WHAT YOU NEED TO DO:
Report every line in the listing below where the string "Node" shows up.

DATASET EXTRACT:

*** Begin section ***

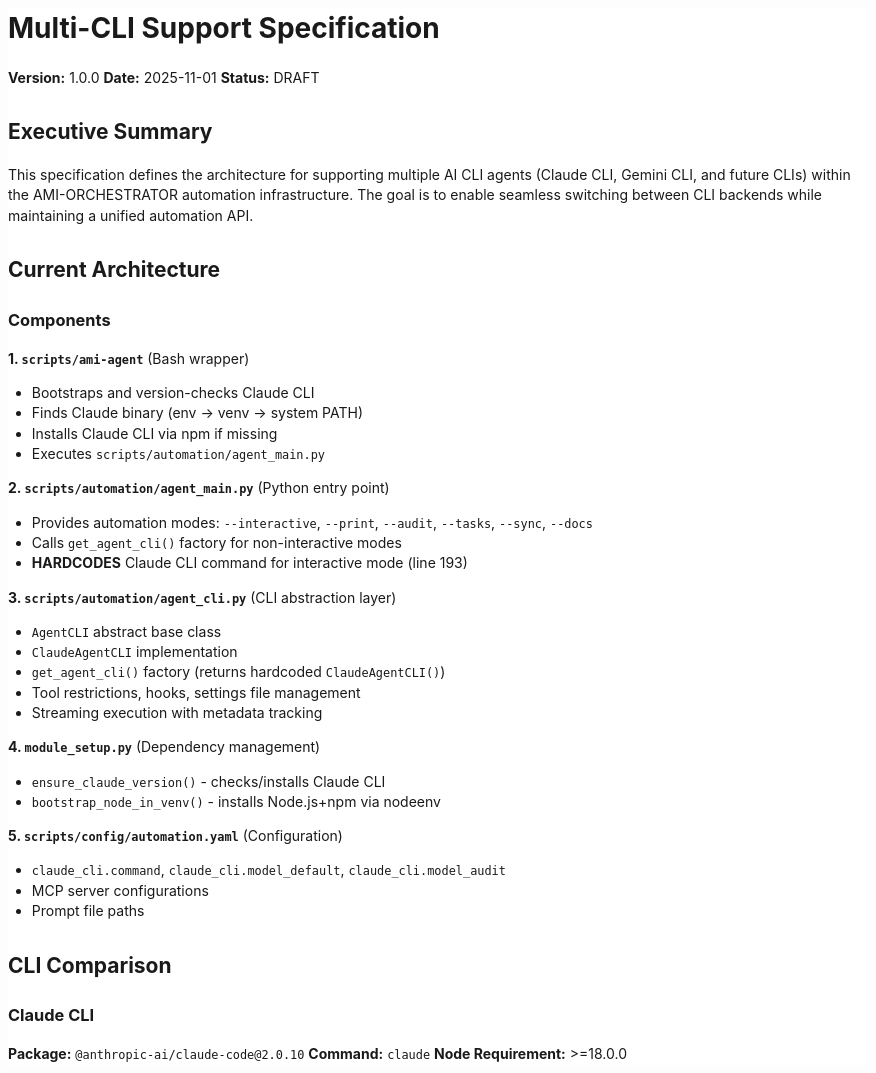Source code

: # Multi-CLI Support Specification

**Version:** 1.0.0
**Date:** 2025-11-01
**Status:** DRAFT

## Executive Summary

This specification defines the architecture for supporting multiple AI CLI agents (Claude CLI, Gemini CLI, and future CLIs) within the AMI-ORCHESTRATOR automation infrastructure. The goal is to enable seamless switching between CLI backends while maintaining a unified automation API.

## Current Architecture

### Components

**1. `scripts/ami-agent`** (Bash wrapper)
- Bootstraps and version-checks Claude CLI
- Finds Claude binary (env → venv → system PATH)
- Installs Claude CLI via npm if missing
- Executes `scripts/automation/agent_main.py`

**2. `scripts/automation/agent_main.py`** (Python entry point)
- Provides automation modes: `--interactive`, `--print`, `--audit`, `--tasks`, `--sync`, `--docs`
- Calls `get_agent_cli()` factory for non-interactive modes
- **HARDCODES** Claude CLI command for interactive mode (line 193)

**3. `scripts/automation/agent_cli.py`** (CLI abstraction layer)
- `AgentCLI` abstract base class
- `ClaudeAgentCLI` implementation
- `get_agent_cli()` factory (returns hardcoded `ClaudeAgentCLI()`)
- Tool restrictions, hooks, settings file management
- Streaming execution with metadata tracking

**4. `module_setup.py`** (Dependency management)
- `ensure_claude_version()` - checks/installs Claude CLI
- `bootstrap_node_in_venv()` - installs Node.js+npm via nodeenv

**5. `scripts/config/automation.yaml`** (Configuration)
- `claude_cli.command`, `claude_cli.model_default`, `claude_cli.model_audit`
- MCP server configurations
- Prompt file paths

## CLI Comparison

### Claude CLI

**Package:** `@anthropic-ai/claude-code@2.0.10`
**Command:** `claude`
**Node Requirement:** >=18.0.0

*** End section ***

REPLY TO THE TASK:
- `bootstrap_node_in_venv()` - installs Node.js+npm via nodeenv
**Node Requirement:** >=18.0.0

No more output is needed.